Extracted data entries

++++++

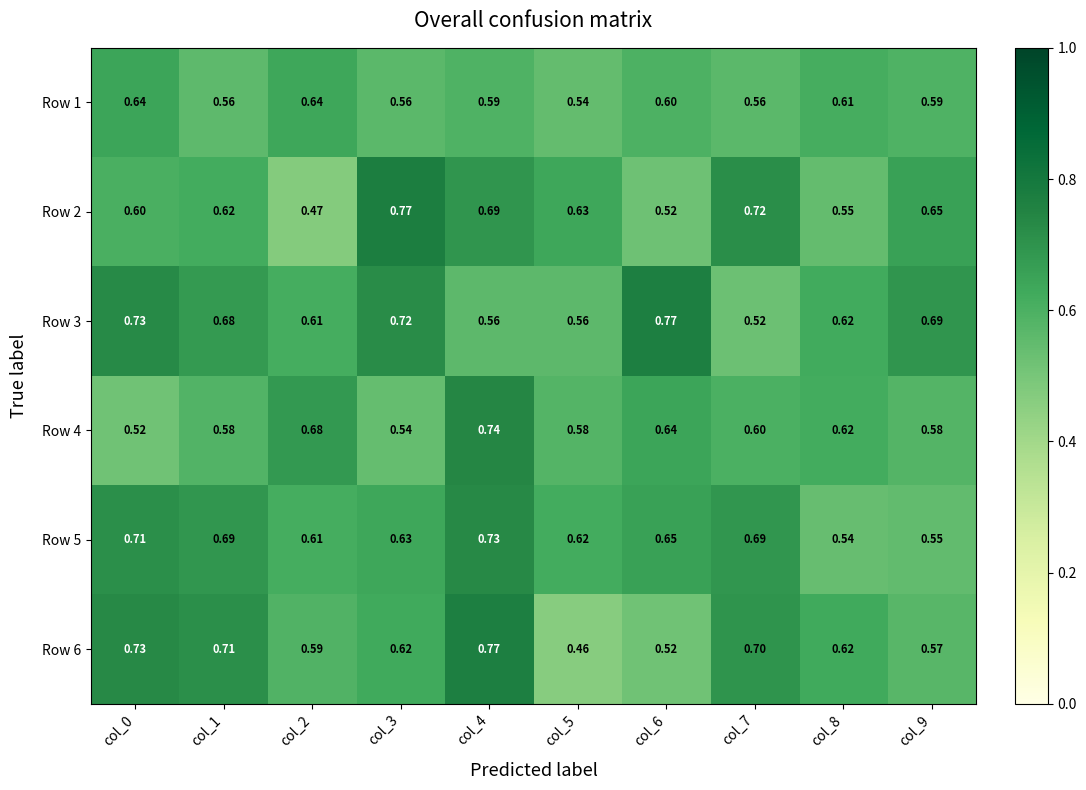

Is the value of Row 5 at col_3 greater than the value of Row 4 at col_0?

Yes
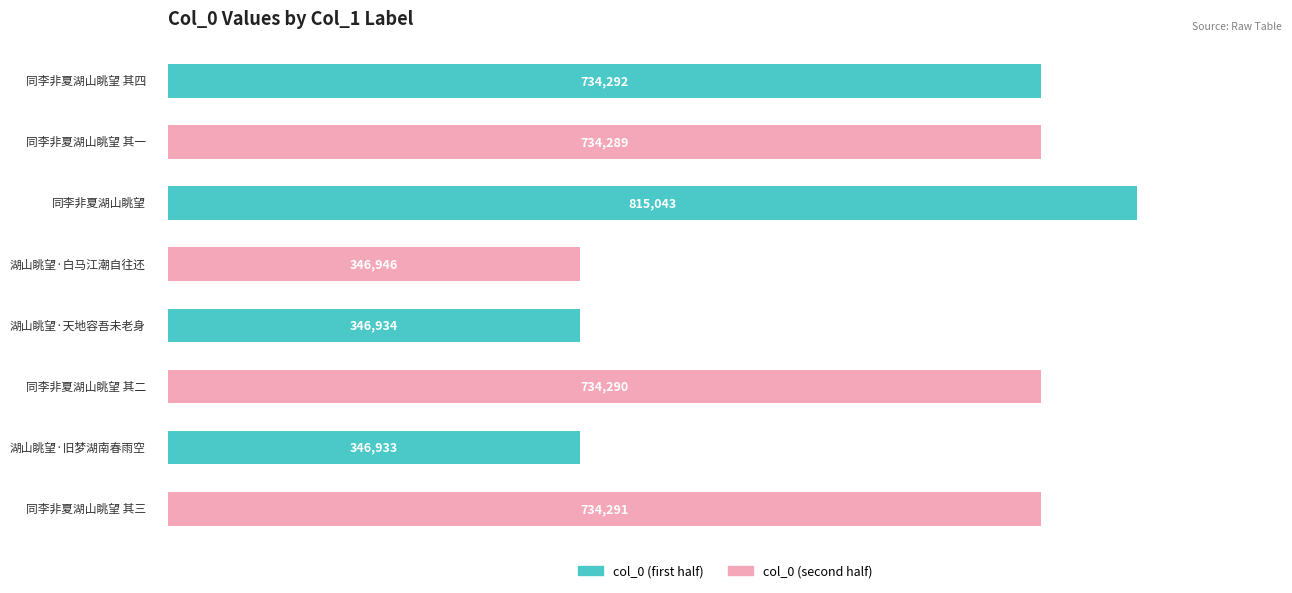

Count the number of categories in the chart.

4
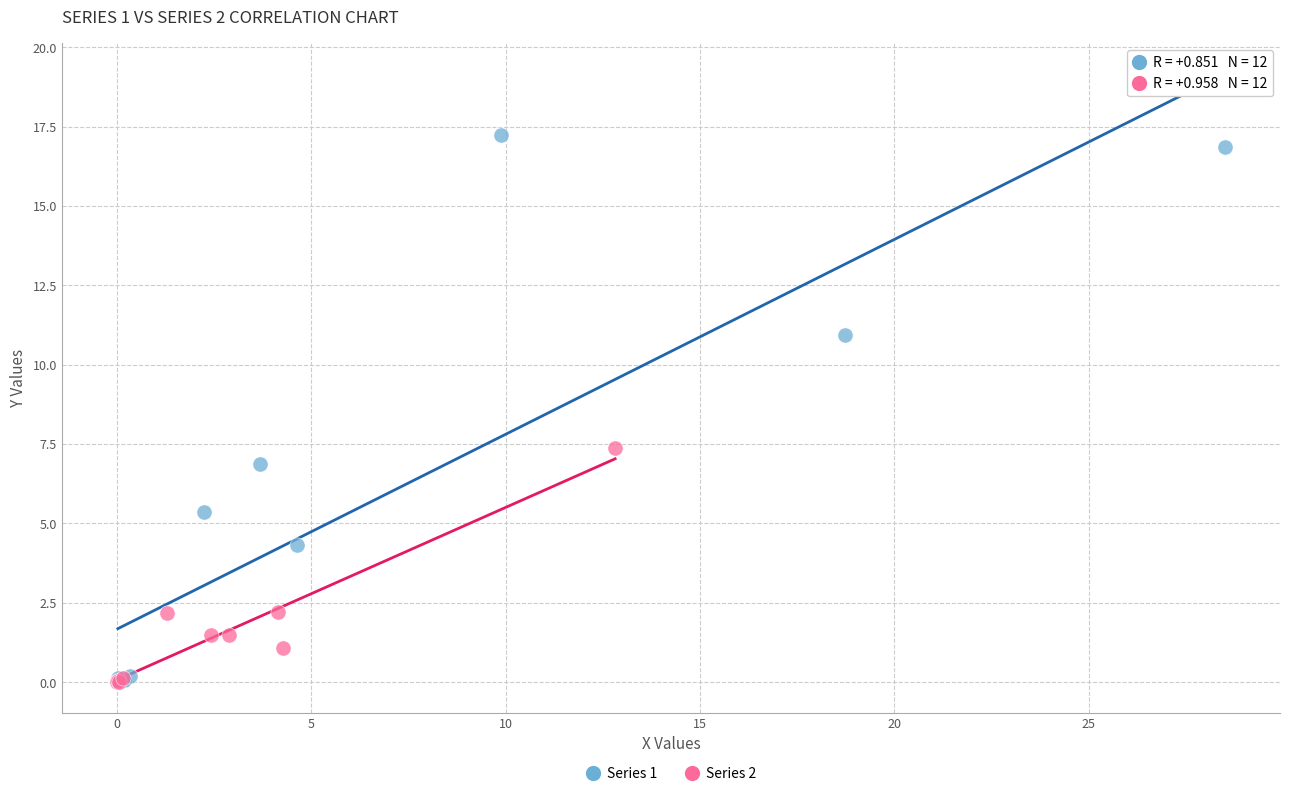

Which series has the widest spread of Y values?

Series 1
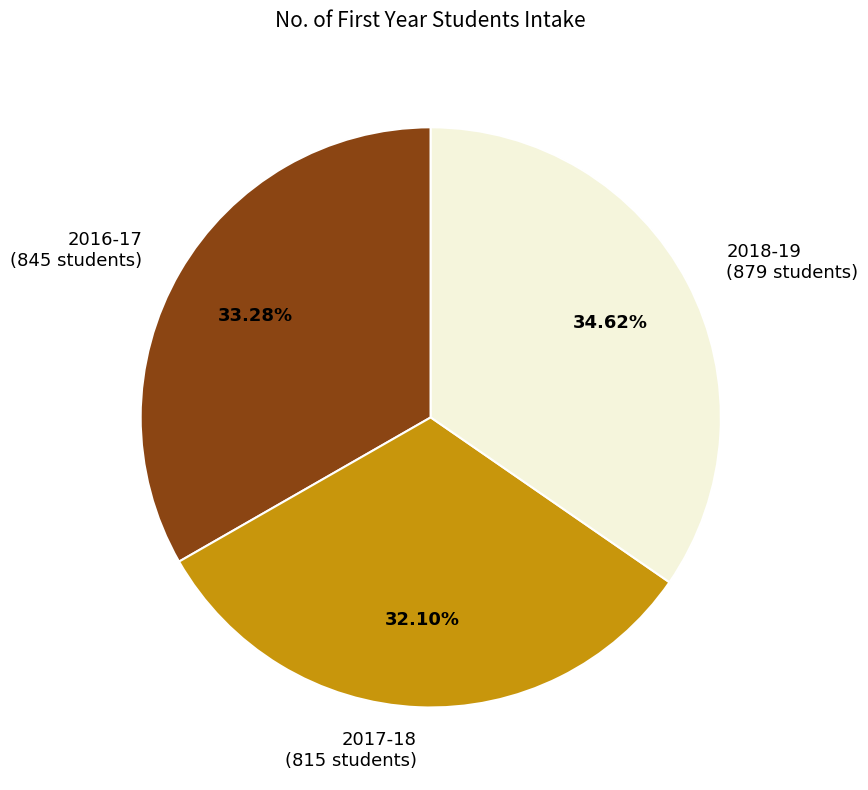

What is the ratio of the value at 2018-19 (879 students) to the value at 2016-17 (845 students)?

1.0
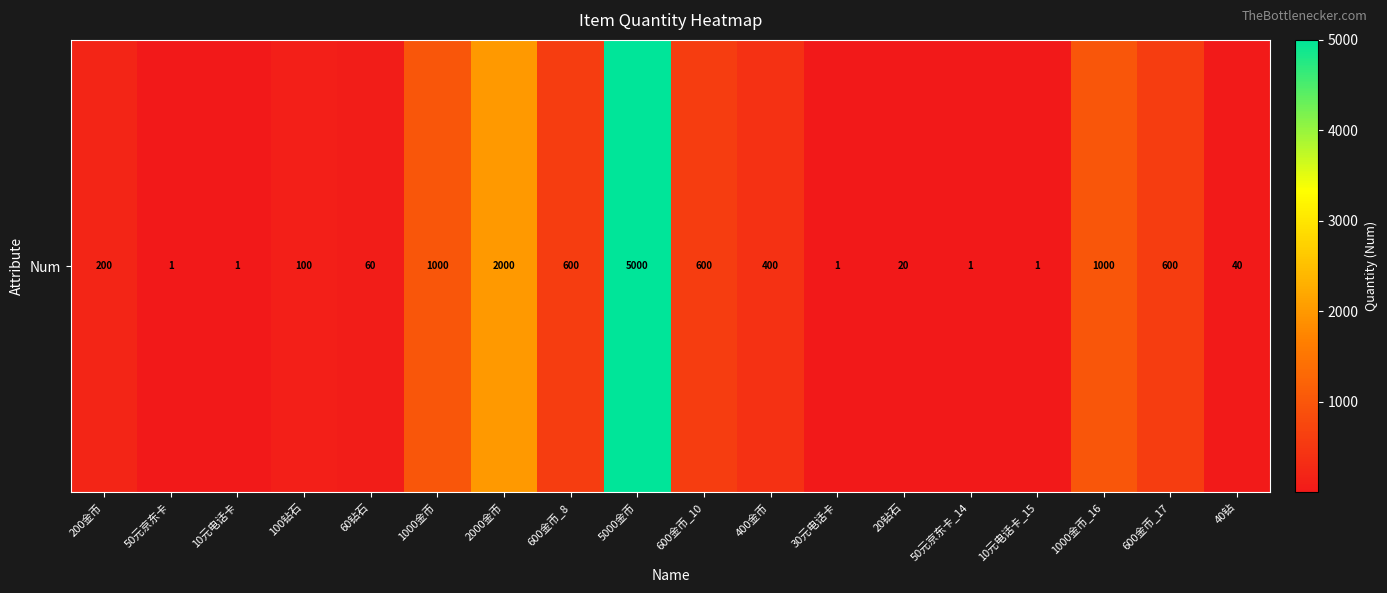

Approximately how many times larger is the value at 1000金币_16 compared to 40钻?

25.0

++++++

* _WHAT YOU HAVE TO DO_
Write out every item above word for word, leaving out the pictures.

* _RESPONSE BELOW_
Is the value of Row 5 at col_3 greater than the value of Row 4 at col_0?

Yes

Count the number of categories in the chart.

4

Which series has the widest spread of Y values?

Series 1

What is the ratio of the value at 2018-19 (879 students) to the value at 2016-17 (845 students)?

1.0

Approximately how many times larger is the value at 1000金币_16 compared to 40钻?

25.0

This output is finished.